Tim yang beranggotakan Rodhiyatam Mardhiyah (Teknologi Industri Pertanian 2023), Risa Pratama Syahputri (Agronomi 2023), dan M. Chandra Adi Saputra (Agronomi 2023) itu memukau dewan juri lewat karya ilmiah berjudul ‘Bioluminescent Plant: Adoption of Futuristic Luminescence Technology in Realizing Energy Resilience and Environmental Sustainability in Indonesia’.
Lewat karya tersebut, mereka mengusung gagasan revolusioner berupa tanaman bioluminesensi tanaman yang mampu memancarkan cahaya alami sebagai alternatif sumber penerangan ramah lingkungan.
Inovasi itu dikembangkan dengan pendekatan Sustainable Bioenergy & Green Technology, yang tidak hanya menghasilkan cahaya alami tetapi juga berpotensi menyerap emisi karbon.
“Tantangan terbesar kami adalah penggunaan bahasa Inggris dan mengolah ide yang masih tergolong futuristik. Namun berkat kerja keras dan dukungan dosen pembimbing, kami bisa menuntaskan semuanya dengan baik,” ujar Rodhiyatam.
Selain presentasi karya ilmiah, tim juga menampilkan poster bertema ‘Bioluminescent Plant: Lighting the Future with Nature’ yang mencuri perhatian juri dan peserta hingga meraih predikat Poster Favorit.
Risa menambahkan, pengalaman mengikuti kegiatan ini sangat berharga karena memberi banyak inspirasi dari peserta internasional.
“Kami belajar banyak dari tim lain yang sangat kompetitif. Itu memotivasi kami untuk terus berinovasi,” katanya.
Keberhasilan ini tak lepas dari bimbingan Dr. Hilda Susanti, dosen pendamping Fakultas Pertanian ULM, serta dukungan penuh pihak kampus.
Rektor ULM, Prof. Dr.
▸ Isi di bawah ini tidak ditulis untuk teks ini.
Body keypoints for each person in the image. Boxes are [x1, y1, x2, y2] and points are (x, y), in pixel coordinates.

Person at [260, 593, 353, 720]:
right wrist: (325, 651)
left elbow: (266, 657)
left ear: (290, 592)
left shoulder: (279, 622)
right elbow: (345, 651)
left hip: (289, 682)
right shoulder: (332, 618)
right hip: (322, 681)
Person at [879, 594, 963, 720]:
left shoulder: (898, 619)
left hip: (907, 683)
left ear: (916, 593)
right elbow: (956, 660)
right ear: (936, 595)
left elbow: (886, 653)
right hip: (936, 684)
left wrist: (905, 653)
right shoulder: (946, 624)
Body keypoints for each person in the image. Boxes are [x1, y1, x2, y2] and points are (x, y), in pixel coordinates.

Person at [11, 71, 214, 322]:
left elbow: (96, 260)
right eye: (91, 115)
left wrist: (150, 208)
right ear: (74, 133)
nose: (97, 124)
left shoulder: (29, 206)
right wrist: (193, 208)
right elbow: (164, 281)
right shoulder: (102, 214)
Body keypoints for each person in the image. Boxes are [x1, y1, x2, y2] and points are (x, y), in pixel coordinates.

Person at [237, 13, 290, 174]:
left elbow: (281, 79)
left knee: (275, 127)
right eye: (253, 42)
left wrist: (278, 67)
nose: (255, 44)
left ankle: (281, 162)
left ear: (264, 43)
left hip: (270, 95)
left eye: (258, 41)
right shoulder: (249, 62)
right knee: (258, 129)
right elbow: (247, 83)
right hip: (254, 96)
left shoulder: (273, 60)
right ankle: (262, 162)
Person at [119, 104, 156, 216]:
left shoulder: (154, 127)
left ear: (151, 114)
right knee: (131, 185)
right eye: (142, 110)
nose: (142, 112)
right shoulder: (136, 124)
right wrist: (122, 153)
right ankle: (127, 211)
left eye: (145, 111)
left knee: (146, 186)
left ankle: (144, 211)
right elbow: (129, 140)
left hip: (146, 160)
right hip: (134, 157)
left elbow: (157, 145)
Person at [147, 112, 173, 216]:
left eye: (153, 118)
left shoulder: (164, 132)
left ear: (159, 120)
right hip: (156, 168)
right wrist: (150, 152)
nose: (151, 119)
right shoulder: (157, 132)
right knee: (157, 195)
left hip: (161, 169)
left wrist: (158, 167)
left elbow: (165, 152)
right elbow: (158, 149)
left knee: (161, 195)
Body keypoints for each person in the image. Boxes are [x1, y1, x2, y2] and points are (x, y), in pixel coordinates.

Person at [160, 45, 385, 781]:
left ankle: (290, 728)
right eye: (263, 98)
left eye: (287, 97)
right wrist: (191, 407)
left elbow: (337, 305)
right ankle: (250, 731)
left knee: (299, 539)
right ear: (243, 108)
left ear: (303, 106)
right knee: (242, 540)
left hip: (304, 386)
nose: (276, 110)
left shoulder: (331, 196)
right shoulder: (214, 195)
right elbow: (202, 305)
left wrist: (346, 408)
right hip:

H. Ahmad Alim Bachri, turut memberikan apresiasi tinggi atas capaian tersebut.
“Prestasi ini menunjukkan mahasiswa ULM memiliki daya saing global dan mampu berpikir visioner untuk menjawab tantangan masa depan,” tegasnya.
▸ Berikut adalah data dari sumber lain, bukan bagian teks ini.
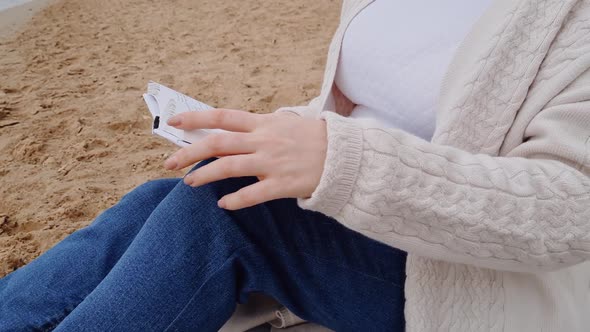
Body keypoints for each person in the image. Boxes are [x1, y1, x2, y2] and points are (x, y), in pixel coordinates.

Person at [2, 0, 590, 331]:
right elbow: (362, 108)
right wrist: (268, 132)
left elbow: (570, 209)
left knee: (225, 214)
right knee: (170, 192)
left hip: (465, 275)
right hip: (358, 212)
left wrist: (339, 159)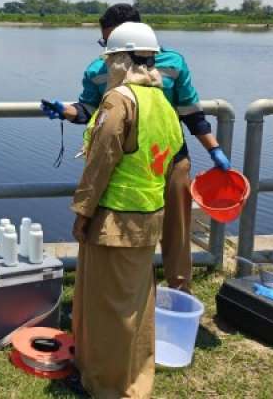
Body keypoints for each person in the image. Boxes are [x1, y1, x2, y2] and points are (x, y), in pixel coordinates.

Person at [43, 3, 230, 292]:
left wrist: (214, 150)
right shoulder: (97, 69)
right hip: (125, 165)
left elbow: (191, 113)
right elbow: (91, 111)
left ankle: (179, 292)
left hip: (168, 158)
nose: (108, 51)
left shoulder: (173, 63)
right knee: (123, 230)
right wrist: (66, 110)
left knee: (176, 229)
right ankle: (131, 291)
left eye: (111, 43)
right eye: (105, 43)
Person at [71, 22, 183, 398]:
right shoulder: (162, 102)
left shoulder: (120, 100)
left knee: (109, 309)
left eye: (110, 61)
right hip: (149, 218)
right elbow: (167, 160)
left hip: (114, 221)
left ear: (120, 60)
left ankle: (109, 386)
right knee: (136, 304)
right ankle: (136, 379)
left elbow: (101, 161)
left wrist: (83, 212)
Ajang INTEGRATION 2025 sendiri diikuti oleh 12 tim terbaik dari berbagai universitas ternama, termasuk Universitas Gadjah Mada, Universitas Diponegoro, serta peserta internasional dari Singapura dan Taiwan.
Dengan semangat green innovation, ULM terus mendorong lahirnya riset-riset unggulan berbasis potensi lokal yang berorientasi global.
Capaian tim Greenlight Projectors menjadi bukti bahwa ide besar untuk masa depan berkelanjutan bisa lahir dari kampus di Banua.